1/1 ━━━━━━━━━━━━━━━━━━━━ 0s 57ms/step - loss: 0.3043Step 5: Making Predictions
After the model has been trained, the next step is to evaluate its ability to make predictions on new data. This is done by providing a sequence that follows the same structure as the training inputs. The model analyzes this sequence and produces an estimated next value based on the patterns it learned during training.
To perform the prediction, we first create a new input sequence. Because RNN layers expect a three-dimensional input format consisting of samples, time steps, and features, the sequence must be reshaped to match the structure used during training. Once the input is correctly formatted, the trained model can generate a prediction.
# Demonstrate prediction
x_input = np.array([7, 8, 9])
x_input = x_input.reshape((1, n_steps, 1))
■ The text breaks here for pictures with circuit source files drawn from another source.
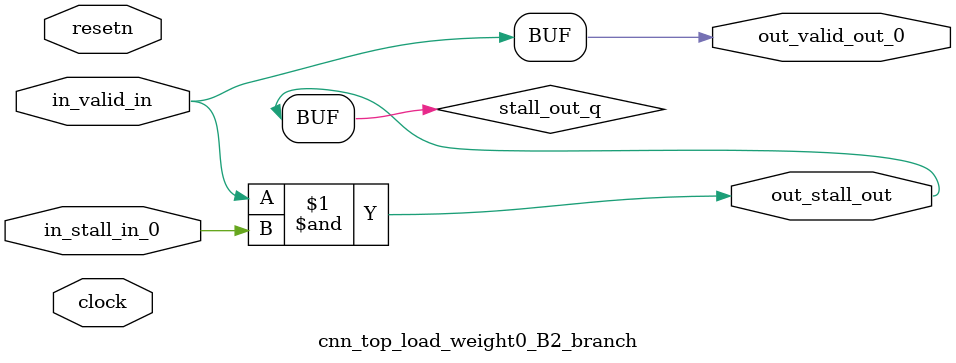
<source format=sv>



(* altera_attribute = "-name AUTO_SHIFT_REGISTER_RECOGNITION OFF; -name MESSAGE_DISABLE 10036; -name MESSAGE_DISABLE 10037; -name MESSAGE_DISABLE 14130; -name MESSAGE_DISABLE 14320; -name MESSAGE_DISABLE 15400; -name MESSAGE_DISABLE 14130; -name MESSAGE_DISABLE 10036; -name MESSAGE_DISABLE 12020; -name MESSAGE_DISABLE 12030; -name MESSAGE_DISABLE 12010; -name MESSAGE_DISABLE 12110; -name MESSAGE_DISABLE 14320; -name MESSAGE_DISABLE 13410; -name MESSAGE_DISABLE 113007; -name MESSAGE_DISABLE 10958" *)
module cnn_top_load_weight0_B2_branch (
    input wire [0:0] in_stall_in_0,
    input wire [0:0] in_valid_in,
    output wire [0:0] out_stall_out,
    output wire [0:0] out_valid_out_0,
    input wire clock,
    input wire resetn
    );

    wire [0:0] stall_out_q;


    // stall_out(LOGICAL,6)
    assign stall_out_q = in_valid_in & in_stall_in_0;

    // out_stall_out(GPOUT,4)
    assign out_stall_out = stall_out_q;

    // out_valid_out_0(GPOUT,5)
    assign out_valid_out_0 = in_valid_in;

endmodule

</source>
yhat = model.predict(x_input, verbose=0)
print(f"Predicted next value: {yhat[0][0]}")In this example, the input sequence [7, 8, 9] is provided to the model. Since the training data followed a simple incremental pattern, the network predicts the next value in the sequence. The output produced by the model might look similar to the following:
Predicted next value: 10.705029487609863The prediction is close to the expected value of 10, which shows that the Recurrent Neural Network successfully captured the underlying pattern in the dataset. Small differences occur because neural networks approximate patterns rather than calculating exact mathematical rules.
This simple example demonstrates how RNNs can learn sequential relationships and generate predictions based on previously observed patterns. In real-world applications, the same concept can be applied to far more complex tasks such as language modeling, speech recognition, and time-series forecasting.
Conclusion
Recurrent Neural Networks (RNNs) play a crucial role in deep learning, particularly when working with sequential data. Unlike traditional neural networks, RNNs are designed to retain information from previous inputs, allowing them to recognize patterns that unfold over time. This capability makes them highly effective for applications such as time series forecasting, language modeling, speech recognition, and other sequence-based tasks.
Despite their strengths, standard RNNs can struggle with long-term dependencies during training. To address this limitation, more advanced architectures such as Long Short-Term Memory (LSTM) networks and Gated Recurrent Units (GRUs) were developed. These variants improve the model’s ability to capture long-range patterns by managing how information flows through the network.
Frameworks like TensorFlow make it significantly easier to design, train, and experiment with these models. By combining powerful computational capabilities with accessible APIs, TensorFlow enables developers and researchers to build sophisticated deep learning systems using Python.